We valid our hypothesis also on the CIC-IDS 2017 dataset. In Fig. 5, we note that the proposed approach of hierarchical classification has increased the accuracy rate. While, the best approach obtained an accuracy of 88% in a multi-class classification, the proposed approach allows to detect an abnormal connection with a rate of 92%, and to predict the attack type with a success rate of 95%.
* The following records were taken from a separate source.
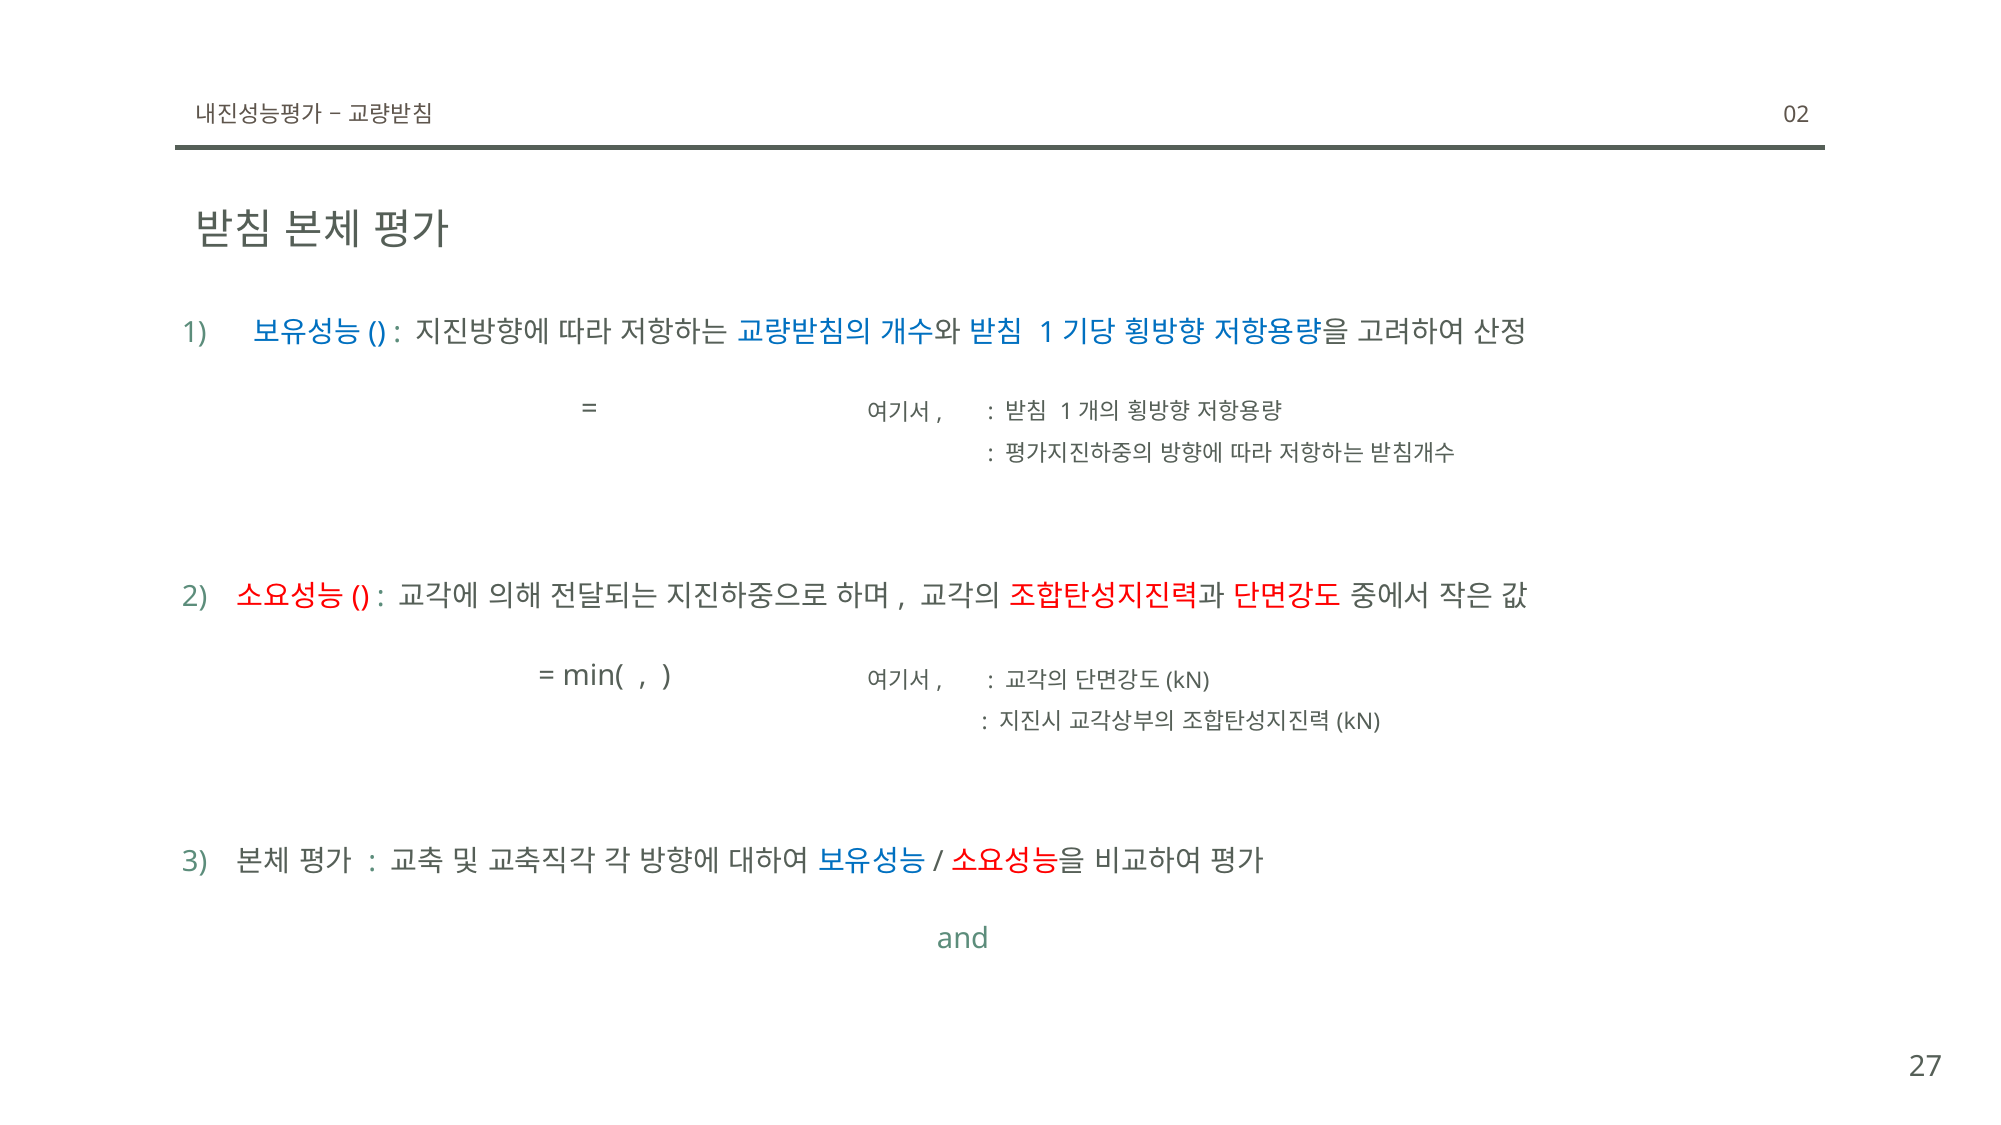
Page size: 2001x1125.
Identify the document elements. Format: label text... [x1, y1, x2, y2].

text_box 3) 본체 평가 : 교축 및 교축직각 각 방향에 대하여 보유성능/소요성능을 비교하여 평가 [167, 817, 1825, 886]
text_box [167, 91, 1825, 135]
text_box 27 [1894, 1039, 1958, 1090]
text_box 여기서, [839, 644, 977, 701]
text_box 여기서, [839, 375, 977, 432]
text_box 받침 본체 평가 [181, 195, 466, 260]
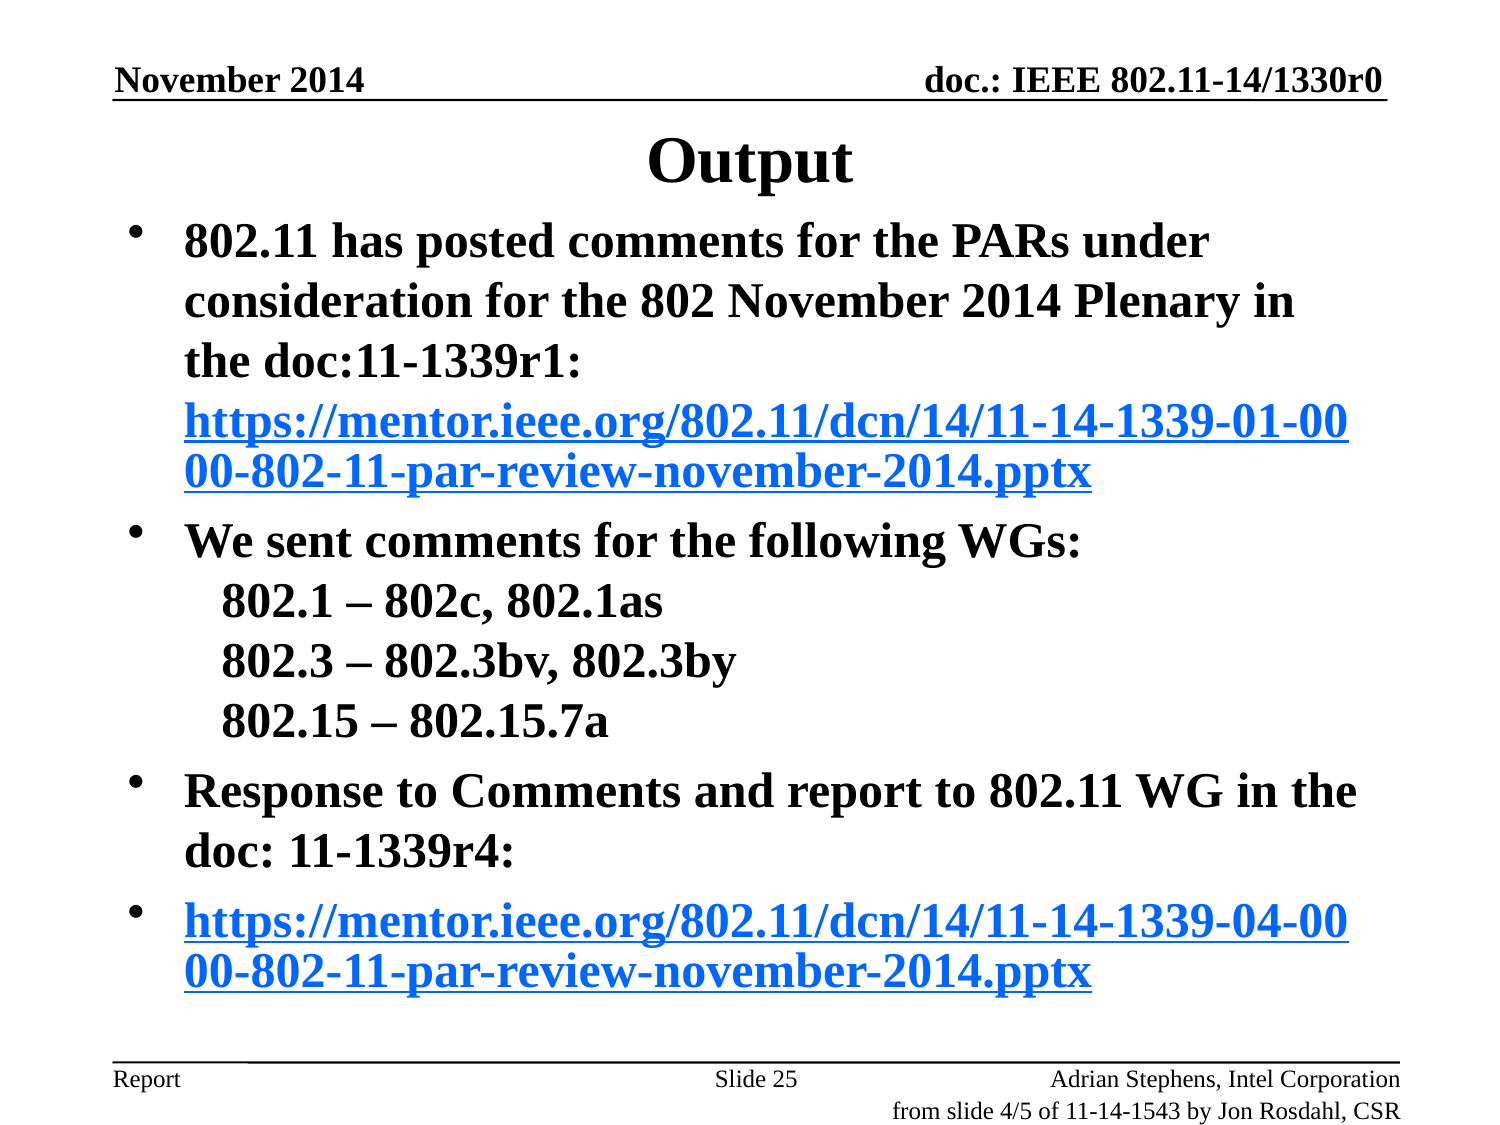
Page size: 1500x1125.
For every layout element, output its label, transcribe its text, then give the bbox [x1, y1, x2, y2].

footer Adrian Stephens, Intel Corporation [878, 1061, 1402, 1087]
title Output [112, 112, 1388, 200]
slide_number Slide 25 [712, 1061, 800, 1087]
text_box from slide 4/5 of 11-14-1543 by Jon Rosdahl, CSR [343, 1087, 1417, 1125]
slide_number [114, 54, 374, 101]
list 802.11 has posted comments for the PARs under consideration for the 802 November 2014 Plenary in the doc:11-1339r1: https://mentor.ieee.org/802.11/dcn/14/11-14-1339-01-0000-802-11-par-review-november-2014.pptx We sent comments for the following WGs: 802.1 – 802c, 802.1as 802.3 – 802.3bv, 802.3by 802.15 – 802.15.7a Response to Comments and report to 802.11 WG in the doc: 11-1339r4: https://mentor.ieee.org/802.11/dcn/14/11-14-1339-04-0000-802-11-par-review-november-2014.pptx [112, 200, 1388, 1050]
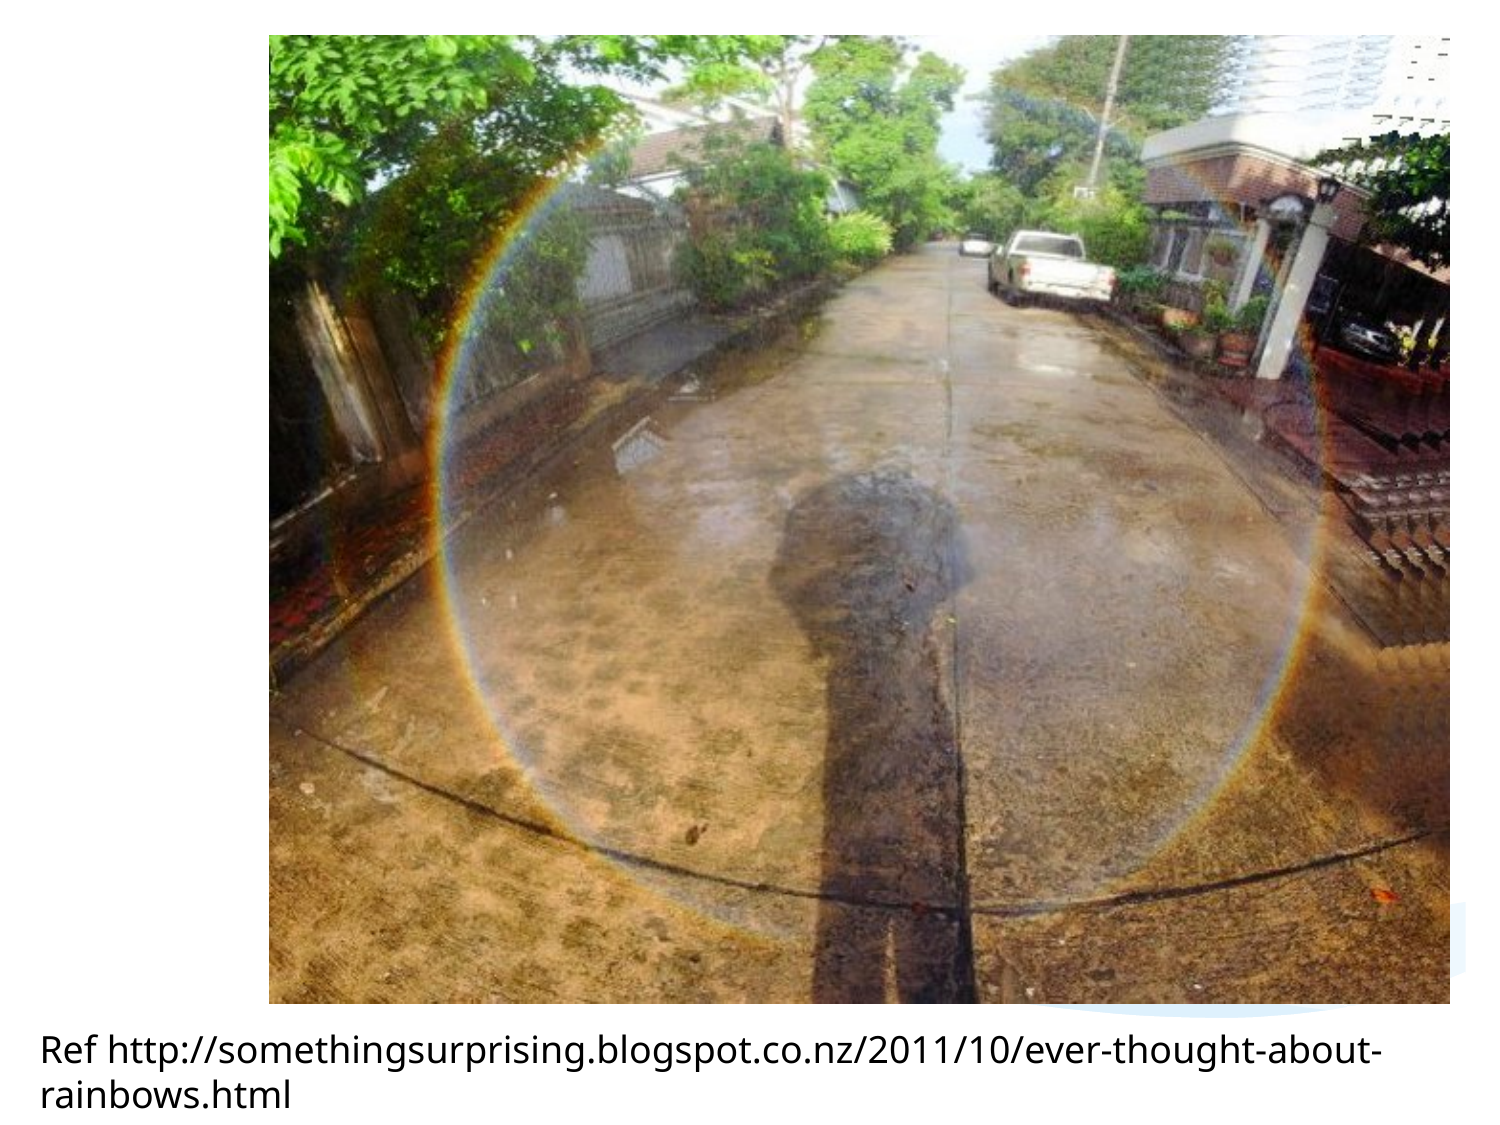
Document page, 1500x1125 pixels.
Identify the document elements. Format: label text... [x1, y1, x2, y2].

picture [269, 35, 1451, 1004]
text_box Ref http://somethingsurprising.blogspot.co.nz/2011/10/ever-thought-about-rainbows.html [24, 1018, 1500, 1124]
According to the results of our comparative study, in general we can validate the hypothesis that to achieve effective intrusion detection, we must start with a binary classification (attack/normal) using our best neural network model, followed by the application of the KNN algorithm or the best neural network model to find out what type of attack is involved.

5 Conclusion

The study presented here leads us to make two conclusions. It appears first that the learning model best suited to the intrusion detection problem is that based on convolutional neural networks. Moreover, by comparing different learning strategies, the approach based on a hierarchical detection of the attacks (starting with a first level of binary classification discriminating only the compliant traffic of the nonconforming traffic) presents the best performances, well in front of the methods of multi-label classification. The system thus obtained has an intrusion detection rate of 95%. These results allow us to consider the implementation of a real-time intrusion detection system based on our CNN model and binary classification. This will require larger datasets and more powerful training infrastructure solutions to further improve the detection rate. Finally, one of the challenges of intrusion detection remains zero-day attack detection. It turns out that the method used to train our neural network gives him the ability to identify as invalid data he has never met during his training. The next task will be to develop this capacity and especially to measure its effectiveness.